Le Conseil appelle au bon équilibre entre les impératifs de lutte contre le réchauffement et ceux de compétitivité de l'industrie dans le paquet Climat/Energie

Bruxelles, 25/02/2008 (Agence Europe) - De l'avis des ministres des 27 siégeant au sein du Conseil Compétitivité, il est impératif que l'UE montre l'exemple en matière de lutte contre le changement climatique, mais sans nuire à la compétitivité de l'économie européenne. Un consensus sur la nécessité de préserver l'équilibre entre ces deux impératifs s'est dégagé lors de l'échange de vues sur le paquet législatif Climat/Energie qui a mobilisé les ministres lors de leur déjeuner du 25 février. Ils y ont procédé à l'examen liminaire des propositions présentées par la Commission le 23 janvier dernier (EUROPE n° 9586)

Bien que la compétence première pour ce dossier revienne aux Conseils Environnement et Energie, qui auront un premier débat d'orientation respectivement le 28 février (Conseil Energie) et le 3 mars (Conseil Environnement), les ministres en charge de l'Economie ou de l'Industrie des Etats membres entendent avoir leur mot à dire dans ce dossier - respect des objectifs de la stratégie de Lisbonne oblige. C'est d'ailleurs au nom des objectifs de croissance et d'emploi de l'UE que 7 ministres de cette formation du Conseil (Autriche, Allemagne, France, Luxembourg, Finlande, Hongrie et République Tchèque) avaient, le 15 février dernier, saisi la Présidence et la Commission de leurs préoccupations quant à l'impact potentiel de mesures unilatérales de l'UE sur la compétitivité européenne. Ils craignent de devoir attendre 2011 pour connaître le sort à réserver en 2013 aux industries grosses consommatrices d'énergie dans le cadre du système d'échange de quotas d'émissions de gaz à effet de serre (en l'absence d'accord international sur un régime de lutte contre le changement climatique post-2012) et pour que soit évaluée l'opportunité d'un mécanisme de compensation aux frontières pour les produits importés en provenance de pays tiers qui s'exonéreraient d'objectifs contraignants de réduction de leurs émissions de gaz à effet de serre après 2012 (EUROPE n° 9607).
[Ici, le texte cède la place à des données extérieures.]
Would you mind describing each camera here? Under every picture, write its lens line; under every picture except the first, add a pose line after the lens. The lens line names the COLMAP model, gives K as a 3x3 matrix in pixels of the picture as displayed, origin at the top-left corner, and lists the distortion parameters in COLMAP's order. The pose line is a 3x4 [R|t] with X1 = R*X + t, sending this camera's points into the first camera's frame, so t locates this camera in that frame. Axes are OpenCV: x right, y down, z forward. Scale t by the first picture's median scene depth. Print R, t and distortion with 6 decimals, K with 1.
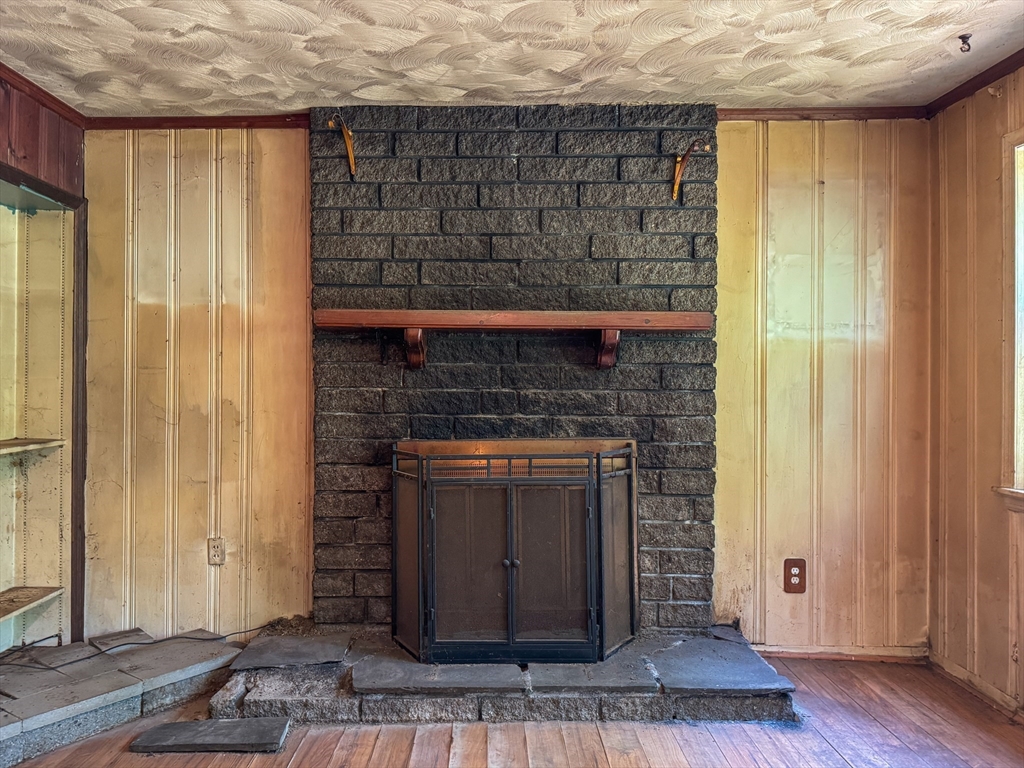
lens RADIAL K [[745.4, 0, 503.5], [0, 745.4, 385.3], [0, 0, 1]] dist [0.124034, -0.187564]
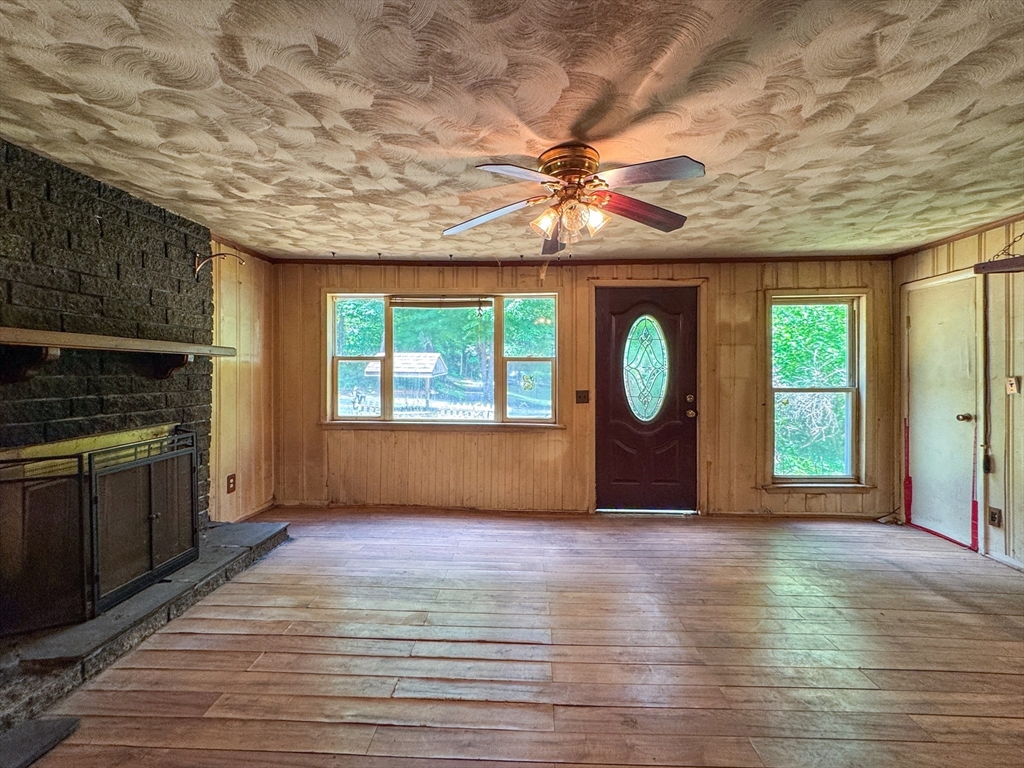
lens RADIAL K [[423.7, 0, 506.0], [0, 423.7, 371.1], [0, 0, 1]] dist [-0.002752, 0.000297]
pose [[0.060102, -0.002100, 0.998190, -0.677064], [0.003173, 0.999993, 0.001912, -0.036510], [-0.998187, 0.003052, 0.060108, 0.247045]]
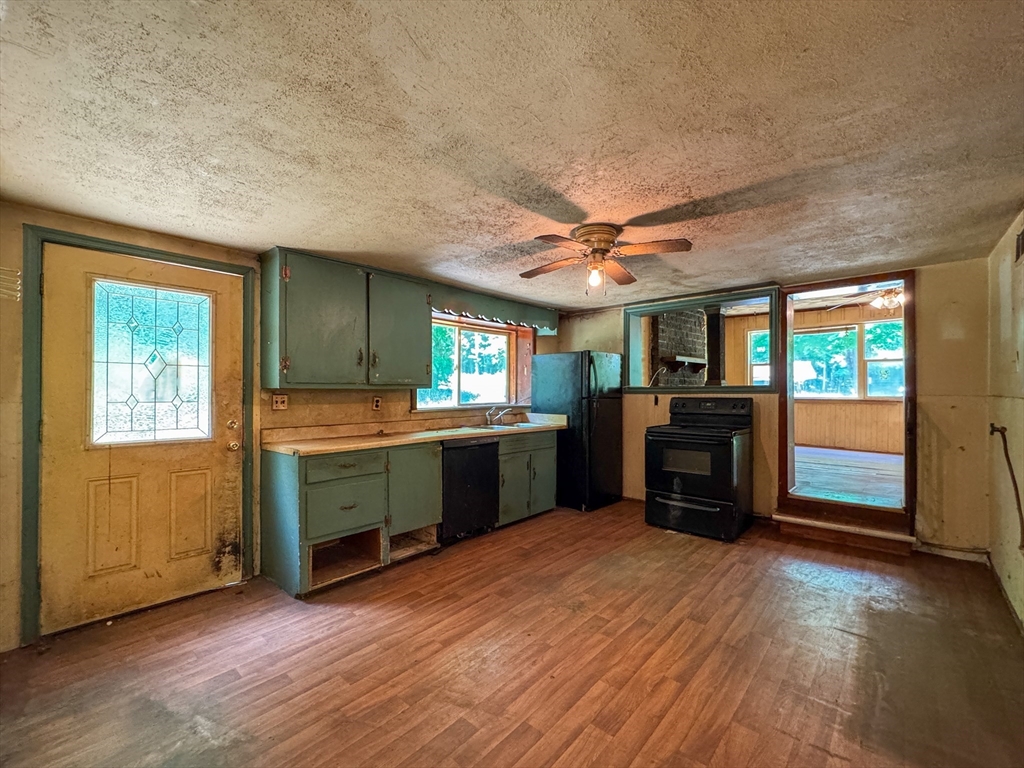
lens RADIAL K [[440.6, 0, 527.0], [0, 440.6, 397.4], [0, 0, 1]] dist [-0.000230, 0.000096]
pose [[0.686945, -0.021472, 0.726393, -2.120204], [0.017430, 0.999763, 0.013069, 0.058277], [-0.726501, 0.003683, 0.687156, 0.049938]]
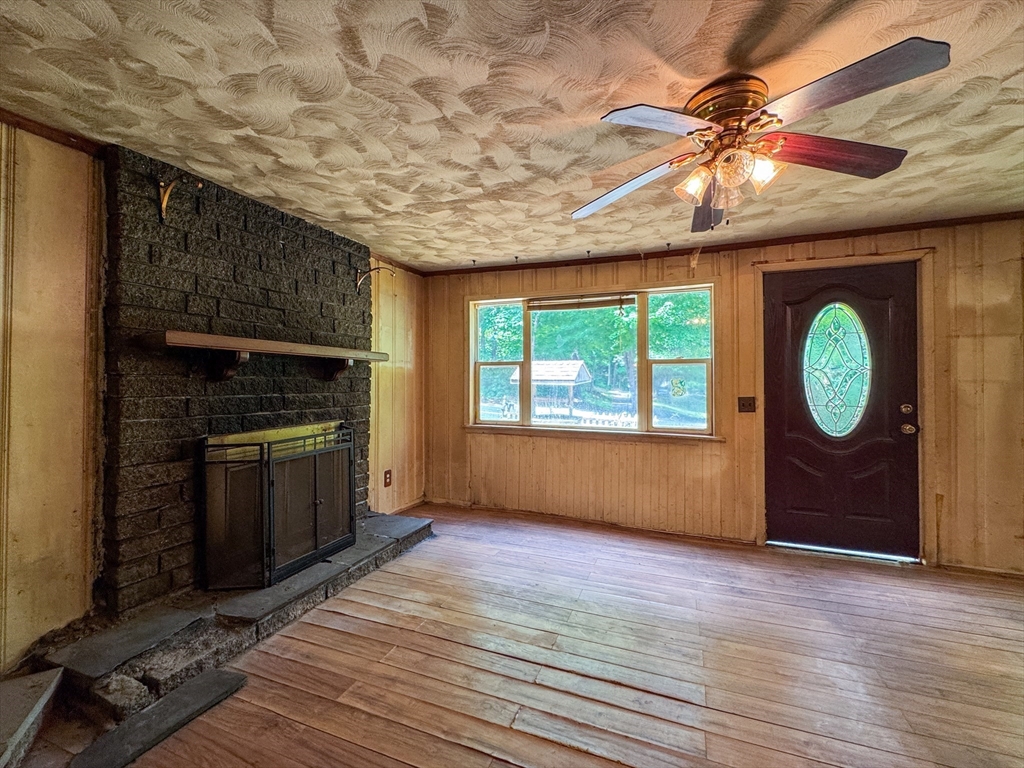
lens RADIAL K [[421.4, 0, 513.7], [0, 421.4, 377.0], [0, 0, 1]] dist [-0.002595, 0.000441]
pose [[0.377780, 0.007899, 0.925862, -0.600420], [0.005492, 0.999927, -0.010772, -0.017757], [-0.925879, 0.009155, 0.377709, 0.237449]]
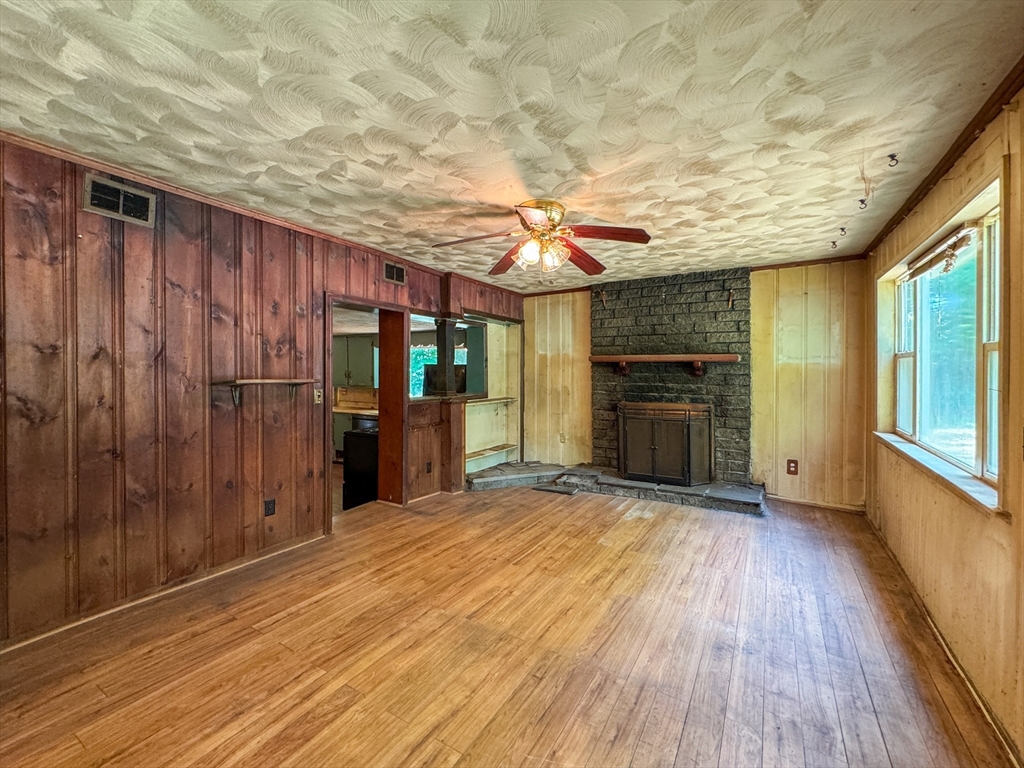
lens RADIAL K [[449.0, 0, 528.2], [0, 449.0, 372.4], [0, 0, 1]] dist [-0.001645, 0.000039]
pose [[0.866970, -0.000221, -0.498360, 0.383794], [0.001485, 0.999997, 0.002139, -0.038865], [0.498358, -0.002595, 0.866968, -0.589072]]
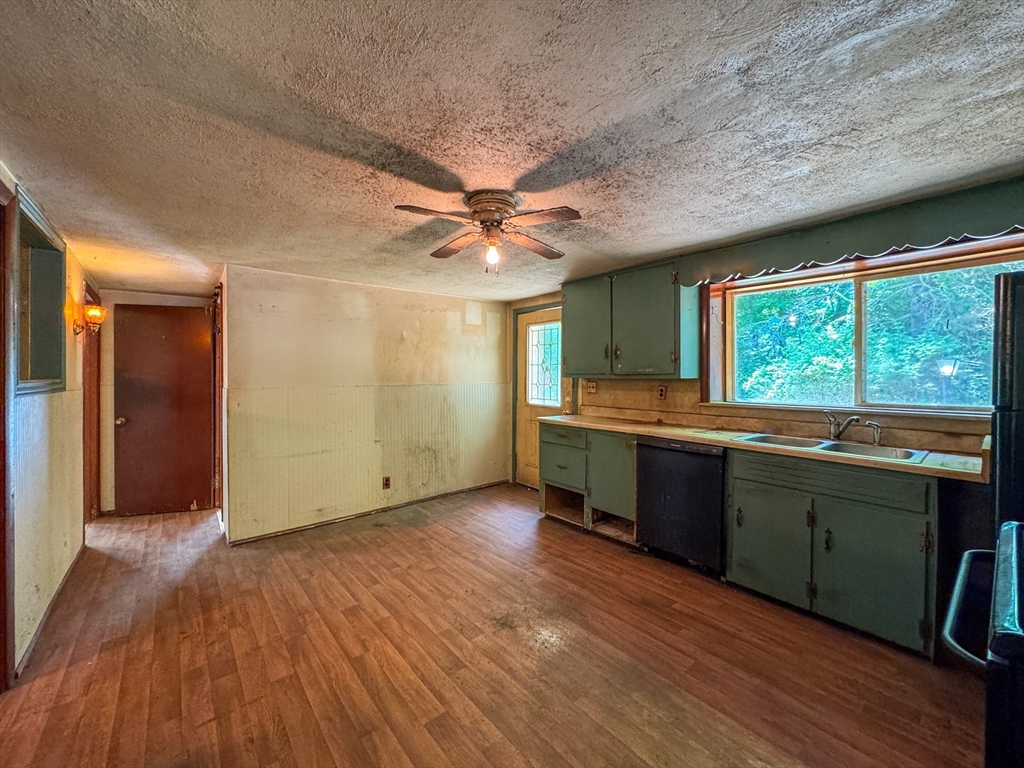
lens RADIAL K [[415.0, 0, 496.9], [0, 415.0, 384.5], [0, 0, 1]] dist [-0.001432, 0.000126]
pose [[0.575138, 0.008916, -0.818008, -0.925480], [-0.002153, 0.999954, 0.009385, 0.052141], [0.818054, -0.003637, 0.575130, 0.135384]]
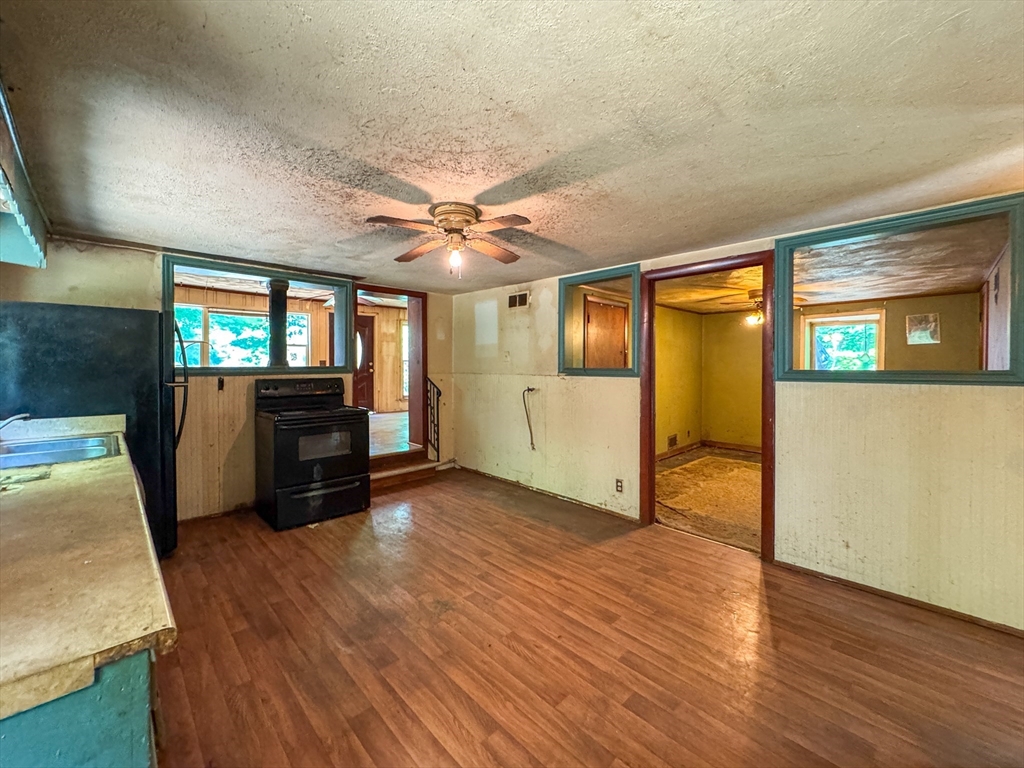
lens RADIAL K [[409.2, 0, 504.6], [0, 409.2, 370.1], [0, 0, 1]] dist [-0.001697, -0.000003]
pose [[-0.657538, -0.010563, 0.753348, -2.063303], [0.005698, 0.999803, 0.018992, 0.041706], [-0.753400, 0.016780, -0.657348, 0.912432]]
Pour Hervé Novelli, secrétaire d'Etat français, qui s'exprimait devant la presse, le fait que le Conseil Compétitivité se soit penché sur ce dossier « indique combien il était important de rappeler que la position européenne doit être équilibrée: être exemplaire dans la lutte contre le changement climatique mais ne pas altérer notre compétitivité, et notamment celle de notre industrie car la non-prise en compte de ces paramètres pourrait entraîner la délocalisation si nous n'y prenons garde ». La lettre des sept signataires a alimenté le débat et « le Commissaire Verheugen y a été très sensible », a reconnu M. Novelli. « J'ai pour ma part redit tout l'intérêt qu'il y aurait à un mécanisme d'ajustement aux frontières car nos industries ne doivent pas être pénalisées par rapport aux importations n'intégrant pas les mêmes efforts, et qui sont donc porteuses de plus de pollution », a-t-il ajouté.

D'autres délégations ont insisté sur les accords sectoriels internationaux sur la réduction des émissions afin d'éviter un tel mécanisme (c'est là l'une des trois options envisagées par la Commission). « Mais on est très loin de tels accords et il y a consensus sur l'urgence d'agir avant 2011 », a précisé M. Novelli.
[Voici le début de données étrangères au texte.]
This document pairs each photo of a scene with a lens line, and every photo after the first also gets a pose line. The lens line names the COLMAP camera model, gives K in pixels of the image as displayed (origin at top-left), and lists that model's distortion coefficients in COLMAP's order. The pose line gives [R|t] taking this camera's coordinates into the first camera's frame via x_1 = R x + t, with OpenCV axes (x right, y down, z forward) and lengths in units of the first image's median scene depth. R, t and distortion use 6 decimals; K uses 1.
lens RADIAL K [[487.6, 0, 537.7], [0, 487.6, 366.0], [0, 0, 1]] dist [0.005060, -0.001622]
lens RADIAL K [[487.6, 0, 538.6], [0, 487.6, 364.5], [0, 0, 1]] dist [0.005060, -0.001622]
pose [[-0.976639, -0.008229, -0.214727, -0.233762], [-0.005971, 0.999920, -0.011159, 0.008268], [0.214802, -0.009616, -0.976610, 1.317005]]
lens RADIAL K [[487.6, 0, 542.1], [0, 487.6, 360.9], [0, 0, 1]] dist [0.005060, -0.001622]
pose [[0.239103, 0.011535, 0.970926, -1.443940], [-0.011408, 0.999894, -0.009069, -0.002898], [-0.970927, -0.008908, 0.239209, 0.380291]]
Evoquant les industries dévoreuses d'énergie, « qui ne doivent pas être outrageusement pénalisées par la hausse de prix de l'énergie », le secrétaire d'Etat français a dénoncé le paradoxe voulant que la Commission s'apprête à condamner les aides d'Etat octroyées à ces industries, alors que celles-ci sont précisément soutenues en raison de leur forte consommation d'énergie. Au nom de l'Italie, M. Vincenzo Grassi, représentant permanent adjoint, a été jusqu'à parler de « schizophrénie » pour qualifier ce paradoxe. Le débat ne fait que commencer sur ce dossier. Le Conseil entrera dans le vif du sujet le 28 février. (A.N.)